The third season of "Newsradio" was released on DVD this week. For those of you interested in getting your set autographed, just knock on the dumpster in the alley on 47th and 9th and Andy Dick will be with you as soon as he can. And, as a special bonus, Joe Rogan will sign your copy if you spend the night in a tank full of sharks.
Amy Poehler: And now here with a review of Natalie Portman’s new film “V For Vendetta”, Chicago Sun-Times film critic Roger Ebert.
(Roger Ebert slides his chair closer to the Update desk to give his movie review)

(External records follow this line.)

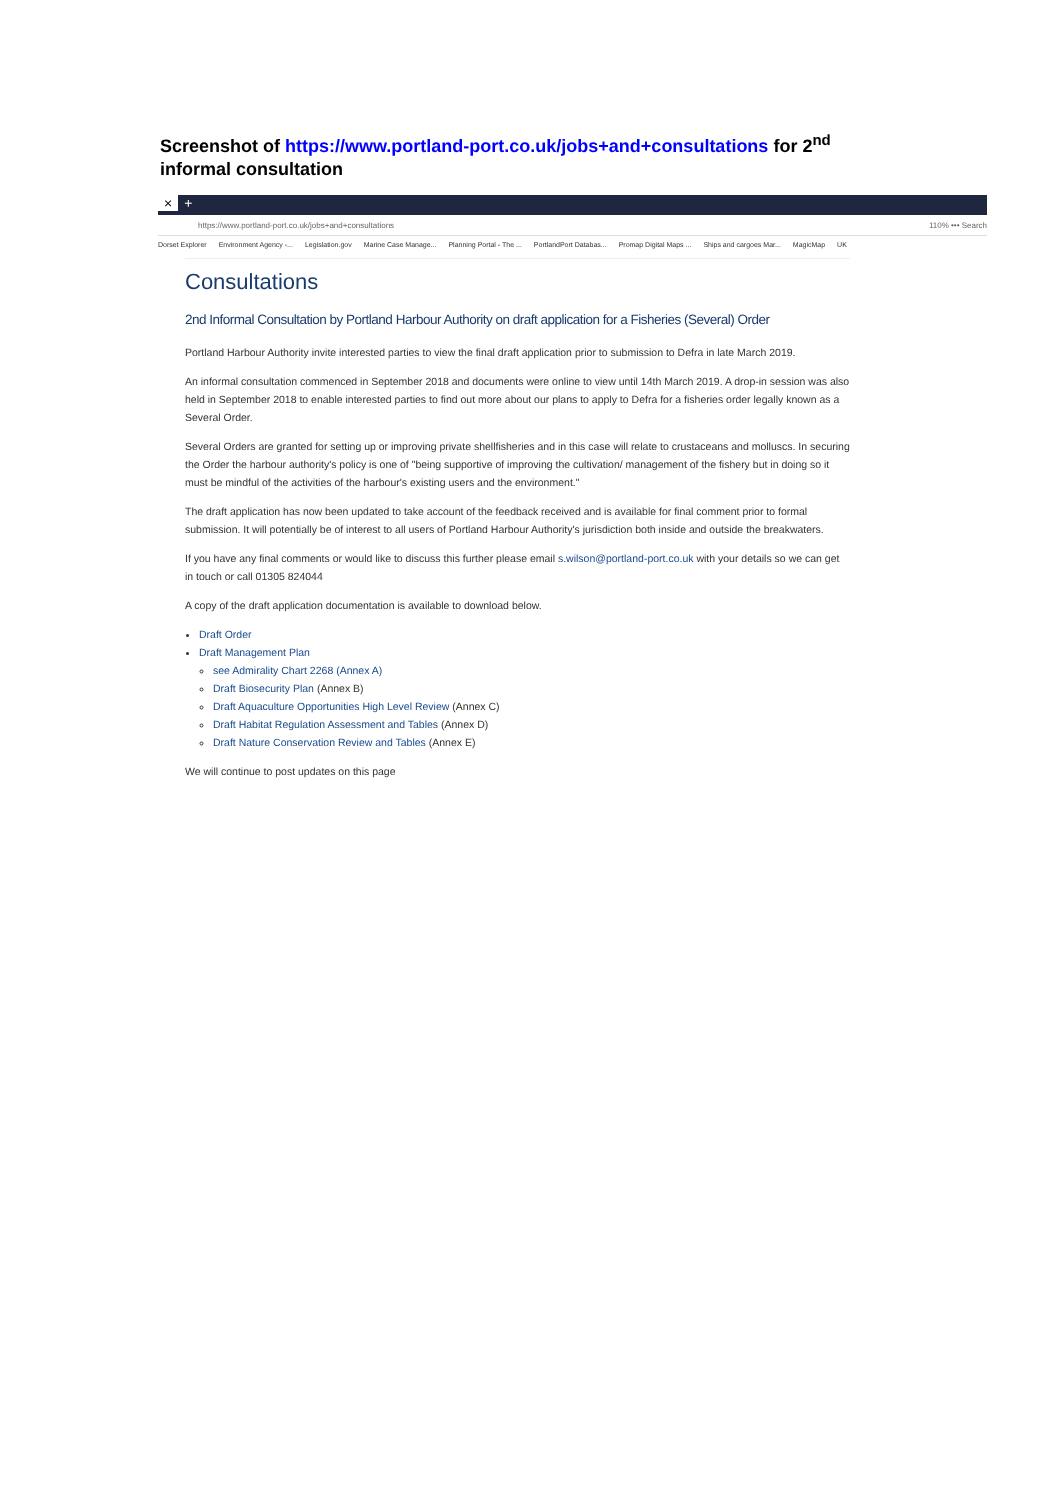Screenshot of https://www.portland-port.co.uk/jobs+and+consultations for 2<sup>nd</sup> informal consultation
× +
https://www.portland-port.co.uk/jobs+and+consultations 110% ••• Search
Dorset Explorer Environment Agency -... Legislation.gov Marine Case Manage... Planning Portal - The ... PortlandPort Databas... Promap Digital Maps ... Ships and cargoes Mar... MagicMap UK
Consultations
2nd Informal Consultation by Portland Harbour Authority on draft application for a Fisheries (Several) Order
Portland Harbour Authority invite interested parties to view the final draft application prior to submission to Defra in late March 2019.
An informal consultation commenced in September 2018 and documents were online to view until 14th March 2019. A drop-in session was also held in September 2018 to enable interested parties to find out more about our plans to apply to Defra for a fisheries order legally known as a Several Order.
Several Orders are granted for setting up or improving private shellfisheries and in this case will relate to crustaceans and molluscs. In securing the Order the harbour authority's policy is one of "being supportive of improving the cultivation/ management of the fishery but in doing so it must be mindful of the activities of the harbour's existing users and the environment."
The draft application has now been updated to take account of the feedback received and is available for final comment prior to formal submission. It will potentially be of interest to all users of Portland Harbour Authority's jurisdiction both inside and outside the breakwaters.
If you have any final comments or would like to discuss this further please email s.wilson@portland-port.co.uk with your details so we can get in touch or call 01305 824044
A copy of the draft application documentation is available to download below.
Draft Order
Draft Management Plan
see Admirality Chart 2268 (Annex A)
Draft Biosecurity Plan (Annex B)
Draft Aquaculture Opportunities High Level Review (Annex C)
Draft Habitat Regulation Assessment and Tables (Annex D)
Draft Nature Conservation Review and Tables (Annex E)
We will continue to post updates on this page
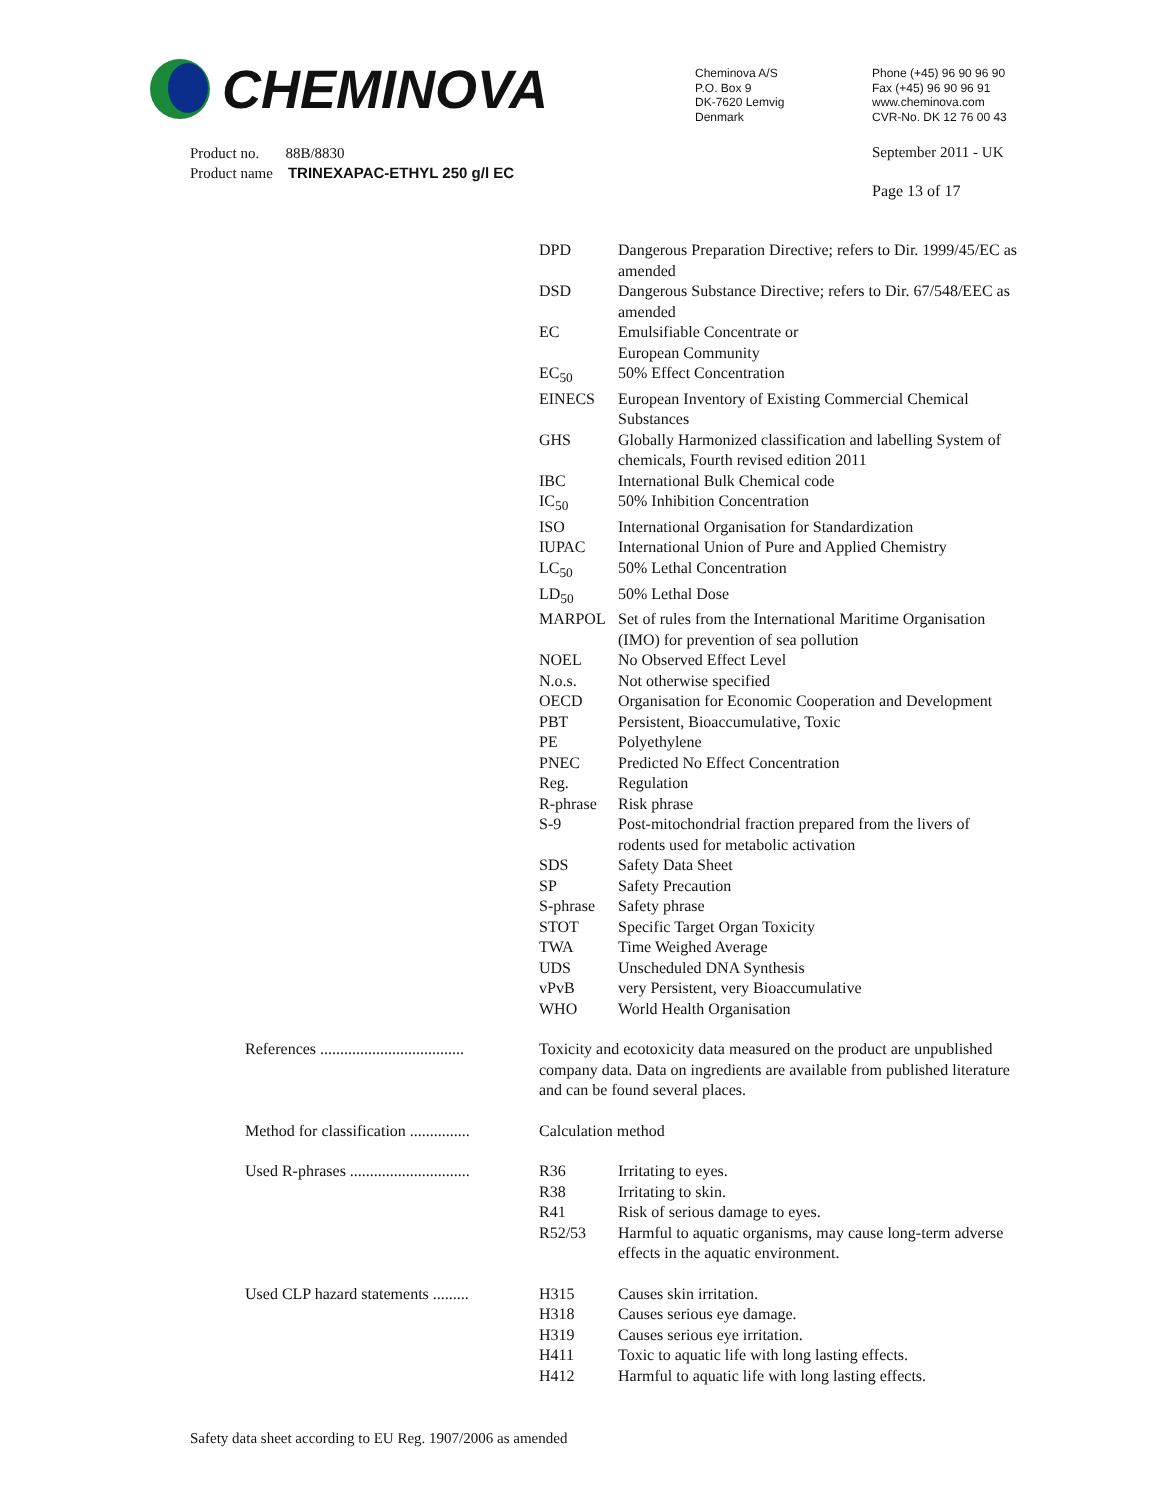CHEMINOVA
Cheminova A/S
P.O. Box 9
DK-7620 Lemvig
Denmark
Phone (+45) 96 90 96 90
Fax (+45) 96 90 96 91
www.cheminova.com
CVR-No. DK 12 76 00 43
Product no. 88B/8830
Product name TRINEXAPAC-ETHYL 250 g/l EC
September 2011 - UK
Page 13 of 17
| | DPD | Dangerous Preparation Directive; refers to Dir. 1999/45/EC as amended |
| | DSD | Dangerous Substance Directive; refers to Dir. 67/548/EEC as amended |
| | EC | Emulsifiable Concentrate or European Community |
| | EC<sub>50</sub> | 50% Effect Concentration |
| | EINECS | European Inventory of Existing Commercial Chemical Substances |
| | GHS | Globally Harmonized classification and labelling System of chemicals, Fourth revised edition 2011 |
| | IBC | International Bulk Chemical code |
| | IC<sub>50</sub> | 50% Inhibition Concentration |
| | ISO | International Organisation for Standardization |
| | IUPAC | International Union of Pure and Applied Chemistry |
| | LC<sub>50</sub> | 50% Lethal Concentration |
| | LD<sub>50</sub> | 50% Lethal Dose |
| | MARPOL | Set of rules from the International Maritime Organisation (IMO) for prevention of sea pollution |
| | NOEL | No Observed Effect Level |
| | N.o.s. | Not otherwise specified |
| | OECD | Organisation for Economic Cooperation and Development |
| | PBT | Persistent, Bioaccumulative, Toxic |
| | PE | Polyethylene |
| | PNEC | Predicted No Effect Concentration |
| | Reg. | Regulation |
| | R-phrase | Risk phrase |
| | S-9 | Post-mitochondrial fraction prepared from the livers of rodents used for metabolic activation |
| | SDS | Safety Data Sheet |
| | SP | Safety Precaution |
| | S-phrase | Safety phrase |
| | STOT | Specific Target Organ Toxicity |
| | TWA | Time Weighed Average |
| | UDS | Unscheduled DNA Synthesis |
| | vPvB | very Persistent, very Bioaccumulative |
| | WHO | World Health Organisation |
| References .................................... | Toxicity and ecotoxicity data measured on the product are unpublished company data. Data on ingredients are available from published literature and can be found several places. | |
| Method for classification ............... | Calculation method | |
| Used R-phrases .............................. | R36 | Irritating to eyes. |
| | R38 | Irritating to skin. |
| | R41 | Risk of serious damage to eyes. |
| | R52/53 | Harmful to aquatic organisms, may cause long-term adverse effects in the aquatic environment. |
| Used CLP hazard statements ......... | H315 | Causes skin irritation. |
| | H318 | Causes serious eye damage. |
| | H319 | Causes serious eye irritation. |
| | H411 | Toxic to aquatic life with long lasting effects. |
| | H412 | Harmful to aquatic life with long lasting effects. |
Safety data sheet according to EU Reg. 1907/2006 as amended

Roger Ebert: Thank you. You know, I went into this film excited for Natalie Portman’s newest film, because she is a wonderful actress who has excited me for so many years now. Dating back to her wonderful performances as “Marty” in “Beautiful Girls”. I was also excited over this film because from everything I’ve seen, it looks to be another amazing gritty thriller that puts you on the edge of your seat. However this film was a bit of a let down. A disappointment. I had a “chubby” going into this screening but as soon as I saw Natalie Portman’s baldhead, I went soft quicker than ice cream outside on a hot day. I went as soft as a slice of WONDER bread. I was softer than Vanilla Ice’s street cred! This was actually a good film but if you are planning on rubbing one out to Natalie Portman’s natural beauty, this is not your film. It’s like if you went to see Charlize Theron in “MONSTER” and 30 seconds into the film, you’ve got “turtle dick”. “V For Vendetta” was almost as good as the original “Matrix” film. It was entertaining and spine bending. I give this film a “flaccid penis” on the boner chart, but a "thumbs up" for it being a great suspense film. Thank you and good night.
Amy Poehler: Roger Ebert, everyone!
Tina Fey: For Weekend Update, I’m Tina Fey.
Amy Poehler: And I’m Amy Poehler.
Tina & Amy: Good night and have pleasant tomorrow.